Edwin Barker is an American double bass player who graduated from the New England Conservatory. He is Principal Double Bass with the Boston Symphony Orchestra and Associate Professor of Music at Boston University College of Fine Arts. [1]
Barker graduated with honors from the New England Conservatory in 1976, where he studied double bass with Henry Portnoi. That same year, while a member of the Chicago Symphony, he was appointed at age twenty-two to the position of principal bassist of the Boston Symphony Orchestra. Barker is a sought-after solo/ensemble performer and musician, having performed all around in the world in North America, Europe and, Asia.
He is a frequent guest performer with the Boston Chamber Music Society in Boston's Jordan Hall. Barker continues to tour and perform internationally with the Boston Symphony Orchestra and the Boston Symphony Chamber Players and has recorded with both groups and Collage, a Boston-based contemporary music ensemble. He is also an accomplished editor, having done his own edition of the bass parts for Joseph Haydn's Symphony No. 31 and Gustav Mahler's Symphonies No. 1 and No. 2 at the online publisher Ovation Press. [2]
In July 1995, he was chosen by Maestro Sir Georg Solti to lead the bass section of the United Nations' orchestra "Musicians of the World." Barker performed the world premiere of James Yannatos' Bass Concerto (which was written especially for him) with Alea III and subsequently with Collage. He was the featured soloist at the New England premiere of Gunther Schuller's Bass Concerto, conducted by the composer, with the Boston Pro Arte Chamber Orchestra. Mr. Barker's major teaching affiliations include the Tanglewood Music Center, Boston University and the New England Conservatory of Music. [3]
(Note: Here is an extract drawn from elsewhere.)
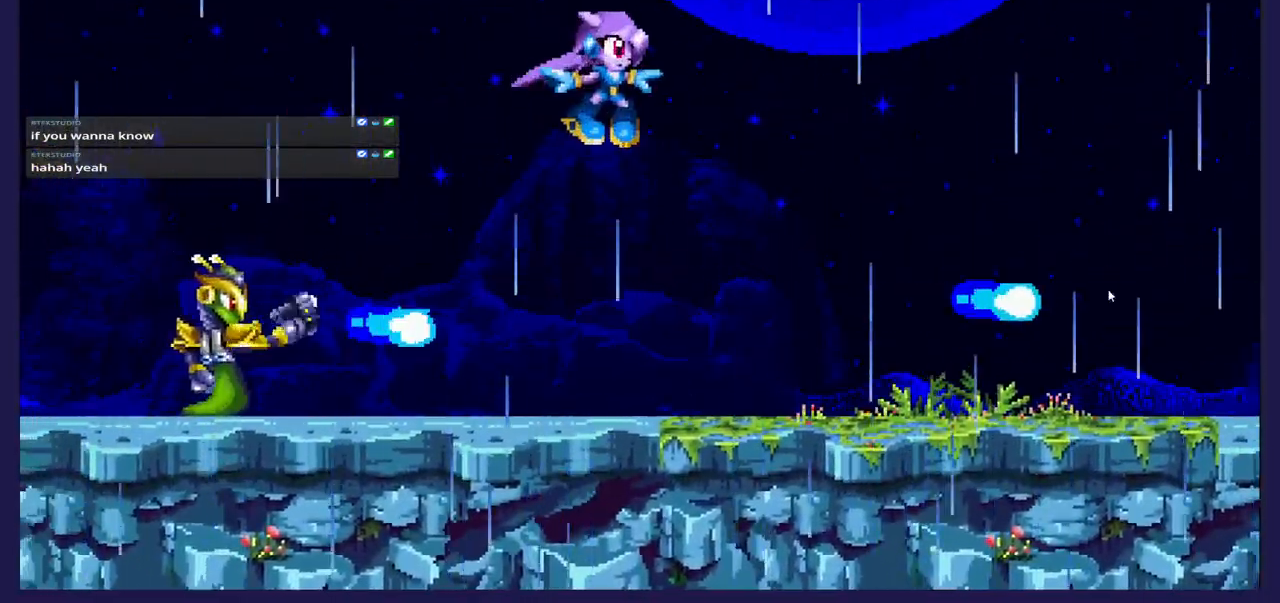
{"buttons": ["DPAD_RIGHT"], "left_stick": "center", "events": [[50, "DPAD_LEFT", "down"], [200, "X", "down"], [367, "DPAD_LEFT", "up"], [400, "X", "up"], [450, "DPAD_RIGHT", "down"]]}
Barker inaugurated the 100th Anniversary Season of the Boston Symphony Orchestra with a solo performance of the Koussevitsky bass concerto, a performance the Boston Globe praised as having possessed "everything that makes great artistry - tone, technical equipment, temperament, repose, a keen sense of rhythm, and fine conception." [ citation needed ] Other solo engagements include appearances at Ozawa Hall at Tanglewood, the Festival of Contemporary Music at Tanglewood, Carnegie Recital Hall's "Sweet and Low" series, and recitals at major universities and conferences throughout the world. His other engagements have included solo appearances with the Boston Classical Orchestra as well as with the Boston Symphony Orchestra in Boston and in Europe. [4]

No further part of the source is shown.